Life

This Mom Of 3 Shut Down A Stranger Who Felt "Sorry" For Her

by Eliza Castile

Although going shopping with kids in tow can be stressful, Courtney Lester, mother of three, has got it handled. That didn't stop a total stranger from pulling her aside during a recent trip to say he felt sorry for her, but she got in the last word with a Facebook post shutting his comments down. One month later, it's received more than 12,000 shares and twice as many Facebook reactions, so it's safe to say she came out on top of this one.

Lester was out running errands at Wal-Mart with her three young children when she was approached by another shopper. "I feel sorry for you," he told her, according to Lester's post. "You have your hands full with all those kids."

He may have meant well, but the implied judgment struck a nerve with Lester, who responded publicly online. If he absolutely had to feel sorry for her, she wrote, there were better reasons for his pity — ones that didn't have to do with the size of her family. She wrote:

What you can't tell is that I lost two babies before being blessed with my last two, so if you want to feel sorry for me, there's the only reason why you should. My children are blessings. They aren't perfectly modeled citizens because, well, they're children.

Although she admitted that like all young children, her kids have been known to misbehave, they were fairly quiet when the man decided to make his pity known. Her newborn was sleeping, and her four-year-old was singing in the shopping cart while her sibling listened. "If that is your definition of having your hands full, I feel sorry for YOU," Lester wrote.

She told Parents magazine that the man's tone bothered her enough that she couldn't forget about it even when she tried. After some encouragement from her husband, she decided to air her thoughts online. The post quickly spread beyond her friend group, with most comments applauding her response. When a few people pointed out that the stranger probably meant to express sympathy, though, Lester edited the status to clarify her problem with his remarks.

The "hands full" comment isn't exactly what bothered me.
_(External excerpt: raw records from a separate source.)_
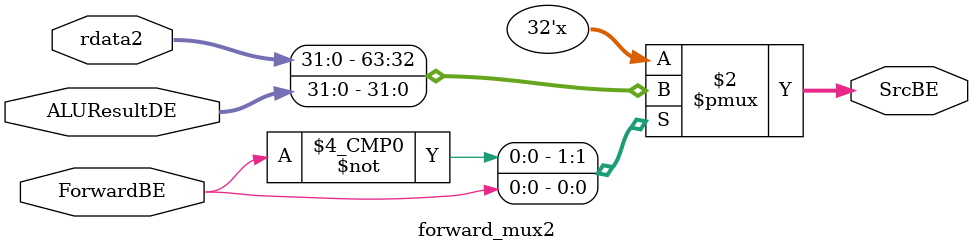
<source format=sv>
module forward_mux2 #(parameter WIDTH =32)(
  input  logic [WIDTH-1:0] rdata2, ALUResultDE,
  input  logic             ForwardBE,
  output logic [WIDTH-1:0] SrcBE
);

 // assign WriteDataE = ForwardBE[1] ? ALUResultM : (ForwardBE[0] ? ResultW : RD2E);


always_comb
begin
case (ForwardBE)
 
 1'b0: SrcBE = rdata2;
 1'b1: SrcBE = ALUResultDE;

 default: SrcBE = rdata2;

endcase

end
endmodule
</source>
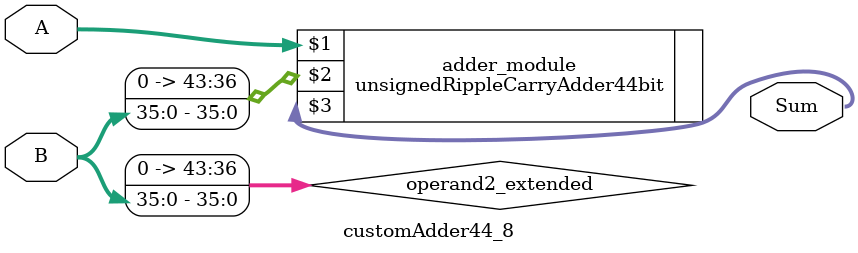
<source format=v>
module customAdder44_8(
                        input [43 : 0] A,
                        input [35 : 0] B,
                        
                        output [44 : 0] Sum
                );

        wire [43 : 0] operand2_extended;
        
        assign operand2_extended =  {8'b0, B};
        
        unsignedRippleCarryAdder44bit adder_module(
            A,
            operand2_extended,
            Sum
        );
        
        endmodule
        
</source>
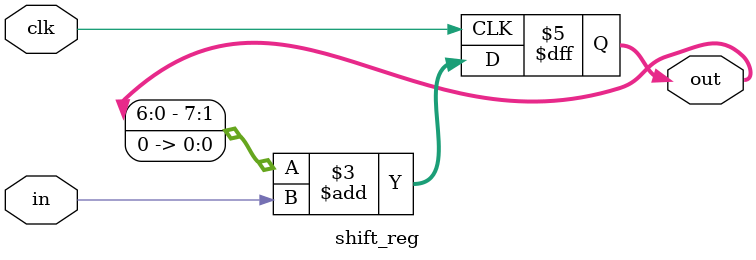
<source format=v>
module shift_reg(
        input clk,
        input in,
        output reg [WIDTH-1:0] out = 0
        );

parameter WIDTH = 8;

always @(posedge clk)
begin
        out = (out << 1) + in;
end

endmodule

</source>
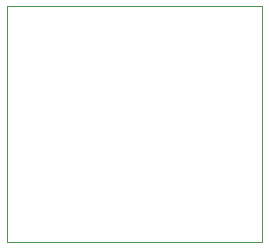
<source format=gm1>
%TF.GenerationSoftware,KiCad,Pcbnew,(6.0.7)*%
%TF.CreationDate,2023-03-06T16:25:38-05:00*%
%TF.ProjectId,joycon,6a6f7963-6f6e-42e6-9b69-6361645f7063,rev?*%
%TF.SameCoordinates,Original*%
%TF.FileFunction,Profile,NP*%
%FSLAX46Y46*%
G04 Gerber Fmt 4.6, Leading zero omitted, Abs format (unit mm)*
G04 Created by KiCad (PCBNEW (6.0.7)) date 2023-03-06 16:25:38*
%MOMM*%
%LPD*%
G01*
G04 APERTURE LIST*
%TA.AperFunction,Profile*%
%ADD10C,0.100000*%
%TD*%
G04 APERTURE END LIST*
D10*
X128850000Y-87300000D02*
X128850000Y-87250000D01*
X150450000Y-107200000D02*
X149650000Y-107200000D01*
X150450000Y-87200000D02*
X150450000Y-107200000D01*
X128850000Y-107200000D02*
X128850000Y-87300000D01*
X149650000Y-107200000D02*
X128850000Y-107200000D01*
X150450000Y-87200000D02*
X128850000Y-87200000D01*
X128850000Y-87200000D02*
X128850000Y-87250000D01*
M02*

</source>
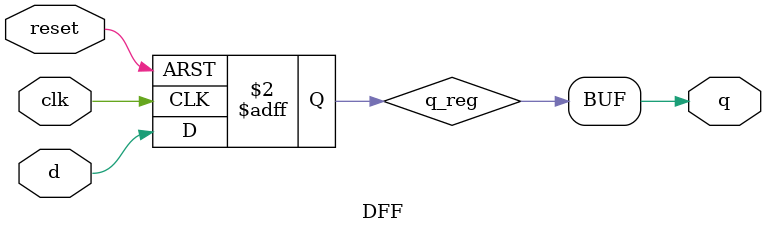
<source format=v>
`timescale 1ns / 1ps

module DFF(input d,  //this is input to D-ff
           input clk,
           input reset, 
           output q);
    
    reg q_reg;
    
    assign q = q_reg;
    
    always @(posedge clk, posedge reset) //Active High Reset Flip flop
    begin
        if(reset)
        begin
            q_reg <= 1'b0;
        end
        else
        begin
            q_reg <= d;
        end   
    end
    
endmodule

</source>
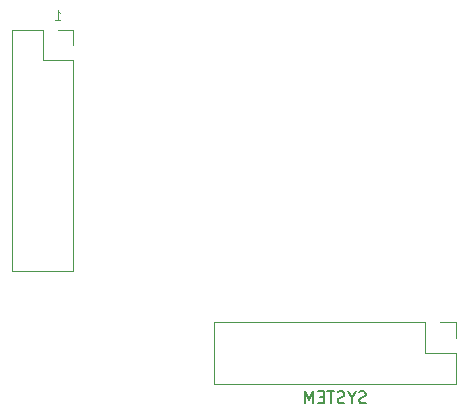
<source format=gbo>
G04 #@! TF.FileFunction,Legend,Bot*
%FSLAX46Y46*%
G04 Gerber Fmt 4.6, Leading zero omitted, Abs format (unit mm)*
G04 Created by KiCad (PCBNEW 4.0.7) date 01/27/20 23:17:01*
%MOMM*%
%LPD*%
G01*
G04 APERTURE LIST*
%ADD10C,0.100000*%
%ADD11C,0.120000*%
%ADD12C,0.150000*%
G04 APERTURE END LIST*
D10*
X105816428Y-100691905D02*
X106273571Y-100691905D01*
X106045000Y-100691905D02*
X106045000Y-99891905D01*
X106121190Y-100006190D01*
X106197381Y-100082381D01*
X106273571Y-100120476D01*
D11*
X107375000Y-121980000D02*
X102175000Y-121980000D01*
X107375000Y-104140000D02*
X107375000Y-121980000D01*
X102175000Y-101540000D02*
X102175000Y-121980000D01*
X107375000Y-104140000D02*
X104775000Y-104140000D01*
X104775000Y-104140000D02*
X104775000Y-101540000D01*
X104775000Y-101540000D02*
X102175000Y-101540000D01*
X107375000Y-102870000D02*
X107375000Y-101540000D01*
X107375000Y-101540000D02*
X106045000Y-101540000D01*
X119320000Y-126305000D02*
X119320000Y-131505000D01*
X137160000Y-126305000D02*
X119320000Y-126305000D01*
X139760000Y-131505000D02*
X119320000Y-131505000D01*
X137160000Y-126305000D02*
X137160000Y-128905000D01*
X137160000Y-128905000D02*
X139760000Y-128905000D01*
X139760000Y-128905000D02*
X139760000Y-131505000D01*
X138430000Y-126305000D02*
X139760000Y-126305000D01*
X139760000Y-126305000D02*
X139760000Y-127635000D01*
D12*
X132135238Y-133119762D02*
X131992381Y-133167381D01*
X131754285Y-133167381D01*
X131659047Y-133119762D01*
X131611428Y-133072143D01*
X131563809Y-132976905D01*
X131563809Y-132881667D01*
X131611428Y-132786429D01*
X131659047Y-132738810D01*
X131754285Y-132691190D01*
X131944762Y-132643571D01*
X132040000Y-132595952D01*
X132087619Y-132548333D01*
X132135238Y-132453095D01*
X132135238Y-132357857D01*
X132087619Y-132262619D01*
X132040000Y-132215000D01*
X131944762Y-132167381D01*
X131706666Y-132167381D01*
X131563809Y-132215000D01*
X130944762Y-132691190D02*
X130944762Y-133167381D01*
X131278095Y-132167381D02*
X130944762Y-132691190D01*
X130611428Y-132167381D01*
X130325714Y-133119762D02*
X130182857Y-133167381D01*
X129944761Y-133167381D01*
X129849523Y-133119762D01*
X129801904Y-133072143D01*
X129754285Y-132976905D01*
X129754285Y-132881667D01*
X129801904Y-132786429D01*
X129849523Y-132738810D01*
X129944761Y-132691190D01*
X130135238Y-132643571D01*
X130230476Y-132595952D01*
X130278095Y-132548333D01*
X130325714Y-132453095D01*
X130325714Y-132357857D01*
X130278095Y-132262619D01*
X130230476Y-132215000D01*
X130135238Y-132167381D01*
X129897142Y-132167381D01*
X129754285Y-132215000D01*
X129468571Y-132167381D02*
X128897142Y-132167381D01*
X129182857Y-133167381D02*
X129182857Y-132167381D01*
X128563809Y-132643571D02*
X128230475Y-132643571D01*
X128087618Y-133167381D02*
X128563809Y-133167381D01*
X128563809Y-132167381D01*
X128087618Y-132167381D01*
X127659047Y-133167381D02*
X127659047Y-132167381D01*
X127325713Y-132881667D01*
X126992380Y-132167381D01*
X126992380Y-133167381D01*
M02*

</source>
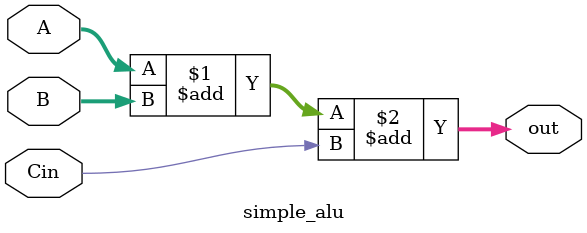
<source format=v>
`timescale 1ns / 1ps

module simple_alu(out, A, B, Cin);
    output signed [7:0] out;
    input signed [7:0] A;
    input signed [7:0] B;
    input Cin;
    assign out = A + B + Cin;
endmodule

</source>
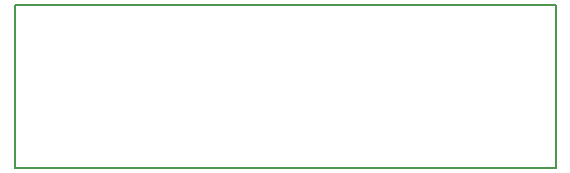
<source format=gm1>
G04 MADE WITH FRITZING*
G04 WWW.FRITZING.ORG*
G04 DOUBLE SIDED*
G04 HOLES PLATED*
G04 CONTOUR ON CENTER OF CONTOUR VECTOR*
%ASAXBY*%
%FSLAX23Y23*%
%MOIN*%
%OFA0B0*%
%SFA1.0B1.0*%
%ADD10R,1.811020X0.551181*%
%ADD11C,0.008000*%
%ADD10C,0.008*%
%LNCONTOUR*%
G90*
G70*
G54D10*
G54D11*
X4Y547D02*
X1807Y547D01*
X1807Y4D01*
X4Y4D01*
X4Y547D01*
D02*
G04 End of contour*
M02*
</source>
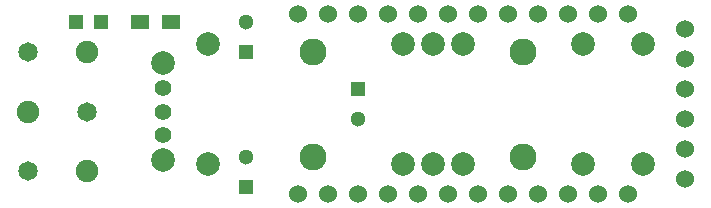
<source format=gts>
G04 #@! TF.FileFunction,Soldermask,Top*
%FSLAX46Y46*%
G04 Gerber Fmt 4.6, Leading zero omitted, Abs format (unit mm)*
G04 Created by KiCad (PCBNEW no-vcs-found-product) date Thu 23 Jul 2015 04:44:35 PM CDT*
%MOMM*%
G01*
G04 APERTURE LIST*
%ADD10C,0.127000*%
%ADD11R,1.300000X1.300000*%
%ADD12C,1.300000*%
%ADD13C,1.900000*%
%ADD14C,1.650000*%
%ADD15C,2.286000*%
%ADD16C,1.998980*%
%ADD17C,1.397000*%
%ADD18C,2.000000*%
%ADD19C,1.524000*%
%ADD20R,1.198880X1.198880*%
%ADD21R,1.501140X1.198880*%
G04 APERTURE END LIST*
D10*
D11*
X151765000Y-120650000D03*
D12*
X151765000Y-118150000D03*
D11*
X151765000Y-109220000D03*
D12*
X151765000Y-106720000D03*
D11*
X161290000Y-112395000D03*
D12*
X161290000Y-114895000D03*
D13*
X133350000Y-114300000D03*
X138350000Y-119300000D03*
X138350000Y-109300000D03*
D14*
X133350000Y-119300000D03*
X133350000Y-109300000D03*
X138350000Y-114300000D03*
D15*
X175260000Y-118110000D03*
X175260000Y-109220000D03*
D16*
X185420000Y-118745000D03*
X185420000Y-108585000D03*
X180340000Y-108585000D03*
X180340000Y-118745000D03*
X148590000Y-108585000D03*
X148590000Y-118745000D03*
X165100000Y-118745000D03*
X165100000Y-108585000D03*
X170180000Y-118745000D03*
X170180000Y-108585000D03*
X167640000Y-108585000D03*
X167640000Y-118745000D03*
D17*
X144780000Y-114300000D03*
X144780000Y-116300000D03*
X144780000Y-112300000D03*
D18*
X144780000Y-110200000D03*
X144780000Y-118400000D03*
D19*
X188976000Y-107315000D03*
X188976000Y-109855000D03*
X188976000Y-112395000D03*
X188976000Y-114935000D03*
X188976000Y-117475000D03*
X188976000Y-120015000D03*
D20*
X139479020Y-106680000D03*
X137380980Y-106680000D03*
D21*
X142844520Y-106680000D03*
X145445480Y-106680000D03*
D19*
X171450000Y-106045000D03*
X168910000Y-106045000D03*
X166370000Y-106045000D03*
X163830000Y-106045000D03*
X161290000Y-106045000D03*
X158750000Y-106045000D03*
X156210000Y-106045000D03*
X173990000Y-106045000D03*
X176530000Y-106045000D03*
X179070000Y-106045000D03*
X181610000Y-106045000D03*
X184150000Y-106045000D03*
X184150000Y-121285000D03*
X181610000Y-121285000D03*
X179070000Y-121285000D03*
X176530000Y-121285000D03*
X173990000Y-121285000D03*
X168910000Y-121285000D03*
X171450000Y-121285000D03*
X166370000Y-121285000D03*
X163830000Y-121285000D03*
X161290000Y-121285000D03*
X158750000Y-121285000D03*
X156210000Y-121285000D03*
D15*
X157480000Y-118110000D03*
X157480000Y-109220000D03*
M02*

</source>
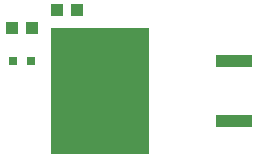
<source format=gbr>
G04 EAGLE Gerber RS-274X export*
G75*
%MOMM*%
%FSLAX34Y34*%
%LPD*%
%INSolderpaste Top*%
%IPPOS*%
%AMOC8*
5,1,8,0,0,1.08239X$1,22.5*%
G01*
%ADD10R,0.800000X0.800000*%
%ADD11R,1.000000X1.100000*%
%ADD12R,3.050000X1.016000*%
%ADD13R,8.380000X10.660000*%


D10*
X40919Y228600D03*
X55919Y228600D03*
D11*
X56919Y257175D03*
X39919Y257175D03*
X77860Y272288D03*
X94860Y272288D03*
D12*
X227806Y177800D03*
D13*
X114756Y203200D03*
D12*
X227806Y228600D03*
M02*

</source>
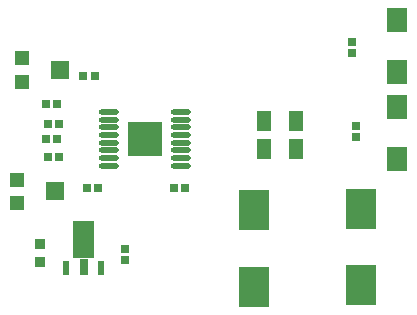
<source format=gbr>
G04*
G04 #@! TF.GenerationSoftware,Altium Limited,Altium Designer,23.3.1 (30)*
G04*
G04 Layer_Color=8421504*
%FSLAX44Y44*%
%MOMM*%
G71*
G04*
G04 #@! TF.SameCoordinates,C21C2CC1-9CAE-44D3-A5A2-357AACA34620*
G04*
G04*
G04 #@! TF.FilePolarity,Positive*
G04*
G01*
G75*
%ADD15R,1.2000X1.2000*%
%ADD16R,1.5000X1.6000*%
%ADD17R,0.5500X1.3000*%
%ADD18R,0.8000X1.4750*%
%ADD19R,2.5000X3.5000*%
%ADD20R,0.9121X0.9587*%
%ADD21R,0.6725X0.7393*%
%ADD22R,0.7154X0.6725*%
%ADD23O,1.7000X0.4500*%
%ADD24R,3.0000X3.0000*%
%ADD25R,0.7000X0.6500*%
%ADD26R,1.1557X1.7082*%
%ADD27R,1.8000X2.1000*%
G36*
X1049620Y649350D02*
X1031120D01*
Y680850D01*
X1049620D01*
Y649350D01*
D02*
G37*
D15*
X984030Y716120D02*
D03*
Y696120D02*
D03*
X987840Y818990D02*
D03*
Y798990D02*
D03*
D16*
X1016530Y706120D02*
D03*
X1020340Y808990D02*
D03*
D17*
X1025370Y641350D02*
D03*
X1055370D02*
D03*
D18*
X1040370Y642225D02*
D03*
D19*
X1275080Y626630D02*
D03*
Y691630D02*
D03*
X1184910Y625360D02*
D03*
Y690360D02*
D03*
D20*
X1003300Y661317D02*
D03*
Y646783D02*
D03*
D21*
X1075690Y657031D02*
D03*
Y647700D02*
D03*
X1267460Y832706D02*
D03*
Y823374D02*
D03*
X1271270Y761586D02*
D03*
Y752254D02*
D03*
D22*
X1126490Y708660D02*
D03*
X1116919D02*
D03*
D23*
X1061700Y773320D02*
D03*
Y766820D02*
D03*
Y760320D02*
D03*
Y753820D02*
D03*
Y747320D02*
D03*
Y740820D02*
D03*
Y734320D02*
D03*
Y727820D02*
D03*
X1122700Y773320D02*
D03*
Y766820D02*
D03*
Y760320D02*
D03*
Y753820D02*
D03*
Y747320D02*
D03*
Y740820D02*
D03*
Y734320D02*
D03*
Y727820D02*
D03*
D24*
X1092200Y750570D02*
D03*
D25*
X1009980Y735330D02*
D03*
X1019480D02*
D03*
X1008710Y750570D02*
D03*
X1018210D02*
D03*
X1040130Y803910D02*
D03*
X1049630D02*
D03*
X1043000Y708660D02*
D03*
X1052500D02*
D03*
X1008710Y779780D02*
D03*
X1018210D02*
D03*
X1009980Y763270D02*
D03*
X1019480D02*
D03*
D26*
X1220262Y741680D02*
D03*
X1192738D02*
D03*
X1220262Y765810D02*
D03*
X1192738D02*
D03*
D27*
X1305560Y851310D02*
D03*
Y807310D02*
D03*
Y777650D02*
D03*
Y733650D02*
D03*
M02*

</source>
It was the fact that someone went out of their way to say they felt sorry for me BECAUSE of my children, in front of my children.

She added that people often remark on the size of her family, but the suggestion that her children were an inconvenience rubbed her the wrong way. "Even on days when they won't listen, have meltdowns, and when it seems like nothing I do is good enough, I have never felt sorry for myself and I don't expect others to either," she wrote.

To be fair, raising a family is difficult. In a study released this week, researchers found that between their careers and household duties, working mothers put in an average of 98 hours of labor each week. (That's equivalent to two full-time jobs.) But that doesn't mean children aren't rewarding, and there's no need to pass judgment on other people for having a family.